(Beginning of Study text)

Phase One of the new plan was supposed to be launched during May. Its goals are summarized in its title, “Ending Terror and Violence, Normalizing Palestinian Life and Building Palestinian Institutions.” The first point calls for the Palestinian leadership to “immediately undertake an unconditional cessation of violence.” This is to be quickly followed by “fair and open elections.” As the Palestinians “declare an unequivocal end to violence and terrorism,” Israel is to “take no actions undermining trust, including deportations, attacks on civilians, or confiscation or demolition of Palestinians homes and property.” Israel must also “withdraw from Palestinian areas occupied from September 28, 2000 (as if Israel’s goal in re-entering Arafat’s terror infested cities was to “attack civilians” and “occupy” his towns), and to “freeze all settlement activity.” The document later clarifies this freeze to include an “immediate halt to natural growth of settlements.”
Israeli analysts pointed out that stopping “all natural growth” would mean the expulsion of all pregnant women from over 200 Israeli communities in the disputed territories, since natural growth is defined in the Mitchell report as both movement into the settlements and internal family growth. They said the demand for an rapid halt to such “illegal expansion” is just one of several “Alice in Wonderland” aspects of the Road Map peace plan. Another is the plan’s call for Israel to follow up its pledge to allow a sovereign Palestinian state to arise on its doorsteps with “an immediate end to violence against Palestinians everywhere.” This statement is clearly meant to equate Israeli military measures to quell terrorist attacks with the deadly atrocities deliberately carried out upon Israeli civilians by Arab terrorists. Such “moral equivalency” is one of the hallmarks of the new peace plan, said some Israeli analysts, who mostly predict that the Road Map will end in utter failure, like its Oslo predecessor.
Additional Phase One highlights include the shrinking of Palestinian security forces from the current eight outfits to just three, resumed security cooperation with Israeli forces, and Palestinian economic reforms. Along with the Israeli withdrawal to pre-September 2000 positions, all this is to be monitored and supervised by the European Union.
Phase Two goes on to detail the “transitional” period from June 2003 through the end of the year. It includes the “option of creating an independent Palestinian state with provisional borders and attributes of sovereignty” based on the “consensus judgment of the Quartet” of Palestinian efforts to halt terrorism. The provisional state is to be headed by an “empowered Palestinian prime minister” who will draft a formal constitution. This will be followed by an international peace conference, probably in Madrid. Meanwhile Arab states are to “restore pre-intifada links” to Israel.

(End of Study text)

* _Task statement_
In the text about the Road Map peace plan, which body is to monitor and supervise the Phase One measures? The entries that follow have no connection to the text about the Road Map peace plan.

(Beginning of Dataset extract)

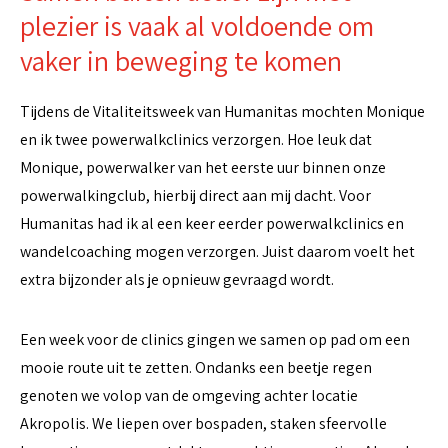
plezier is vaak al voldoende om
vaker in beweging te komen
Tijdens de Vitaliteitsweek van Humanitas mochten Monique
en ik twee powerwalkclinics verzorgen. Hoe leuk dat
Monique, powerwalker van het eerste uur binnen onze
powerwalkingclub, hierbij direct aan mij dacht. Voor
Humanitas had ik al een keer eerder powerwalkclinics en
wandelcoaching mogen verzorgen. Juist daarom voelt het
extra bijzonder als je opnieuw gevraagd wordt.
Een week voor de clinics gingen we samen op pad om een
mooie route uit te zetten. Ondanks een beetje regen
genoten we volop van de omgeving achter locatie
Akropolis. We liepen over bospaden, staken sfeervolle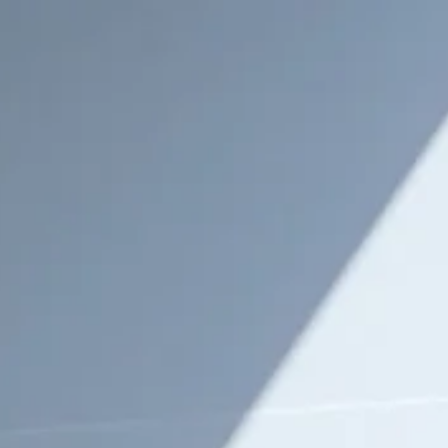
0
r un distributeur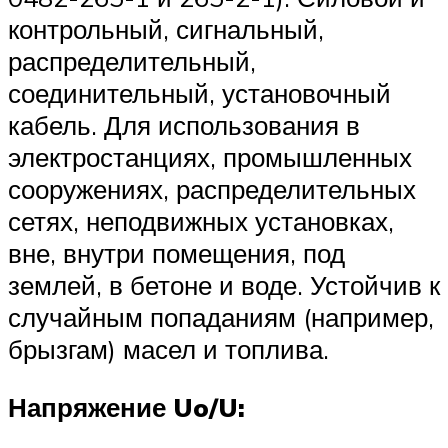
контрольный, сигнальный,
распределительный,
соединительный, установочный
кабель. Для использования в
электростанциях, промышленных
сооружениях, распределительных
сетях, неподвижных установках,
вне, внутри помещения, под
землей, в бетоне и воде. Устойчив к
случайным попаданиям (например,
брызгам) масел и топлива.
Напряжение Uo/U: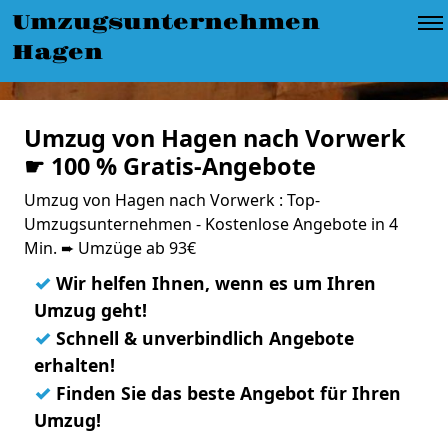
Umzugsunternehmen
Hagen
Umzug von Hagen nach Vorwerk
☛ 100 % Gratis-Angebote
Umzug von Hagen nach Vorwerk : Top-
Umzugsunternehmen - Kostenlose Angebote in 4
Min. ➨ Umzüge ab 93€
✓
Wir helfen Ihnen, wenn es um Ihren
Umzug geht!
✓
Schnell & unverbindlich Angebote
erhalten!
✓
Finden Sie das beste Angebot für Ihren
Umzug!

(End of Dataset extract)

* _Your solution_
The European Union.